Amazon-Owned Twitch No Longer Allowing Users to Share Content From Gambling Websites After Sliker Scam
Amazon’s gaming-focused streaming platform Twitch will no longer let users share content from websites that offer slots, roulette, or dice games if the site does not hold a license in the U.S. or another jurisdiction that provides “sufficient consumer protection,” Twitch said in a statement. The updated gambling policy comes shortly after a popular streamer known as Sliker confessed to scamming his Twitch viewers out of $200,000 to fuel his own video game gambling addiction.
Silker, whose real name is Abraham Mohammed, routinely asked his Twitch audience to send him money claiming he needed the cash due to issues with his bank account, according to Kotaku. He recently admitted that the real reason was he used the money to buy weapon skins on the items marketplace in the Counter-Strike: Global Offensive video game.

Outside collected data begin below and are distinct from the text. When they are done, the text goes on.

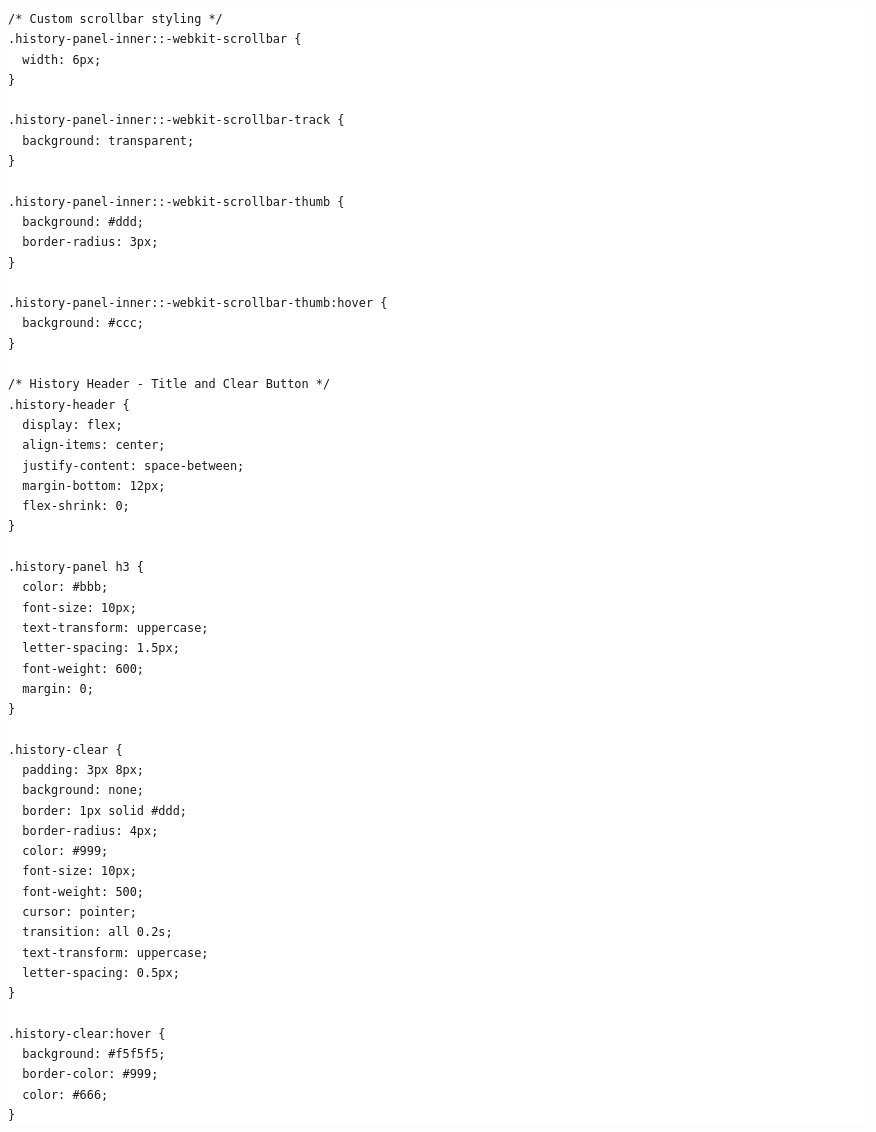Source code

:     /* Custom scrollbar styling */
    .history-panel-inner::-webkit-scrollbar {
      width: 6px;
    }

    .history-panel-inner::-webkit-scrollbar-track {
      background: transparent;
    }

    .history-panel-inner::-webkit-scrollbar-thumb {
      background: #ddd;
      border-radius: 3px;
    }

    .history-panel-inner::-webkit-scrollbar-thumb:hover {
      background: #ccc;
    }

    /* History Header - Title and Clear Button */
    .history-header {
      display: flex;
      align-items: center;
      justify-content: space-between;
      margin-bottom: 12px;
      flex-shrink: 0;
    }

    .history-panel h3 {
      color: #bbb;
      font-size: 10px;
      text-transform: uppercase;
      letter-spacing: 1.5px;
      font-weight: 600;
      margin: 0;
    }

    .history-clear {
      padding: 3px 8px;
      background: none;
      border: 1px solid #ddd;
      border-radius: 4px;
      color: #999;
      font-size: 10px;
      font-weight: 500;
      cursor: pointer;
      transition: all 0.2s;
      text-transform: uppercase;
      letter-spacing: 0.5px;
    }

    .history-clear:hover {
      background: #f5f5f5;
      border-color: #999;
      color: #666;
    }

Many Twitch streamers have sponsorships with gambling operators, but Twitch will no longer let users share links or referral codes to gambling sites including Stake.com, Rollbit.com, Duelbits.com and Roobet.com. Stake.com, which brands itself as a crypto casino and sports betting platform, has sponsorships with UFC and Premier League club Everton.
Twitch’s new policy will go into effect on Oct. 18. “We will continue to allow websites that focus on sports betting, fantasy sport, and poker” reads Twitch’s statement.
The NFL and Amazon livestream Thursday Night Football games for free on Twitch. Other leagues to stream games on Twitch include the NWSL and English Premier League, as well as NBC’s Olympic programming. Twitch’s parent company Amazon recently signed a deal with DraftKings to provide gambling odds on a pre-game show for Thursday Night Football on Prime Video.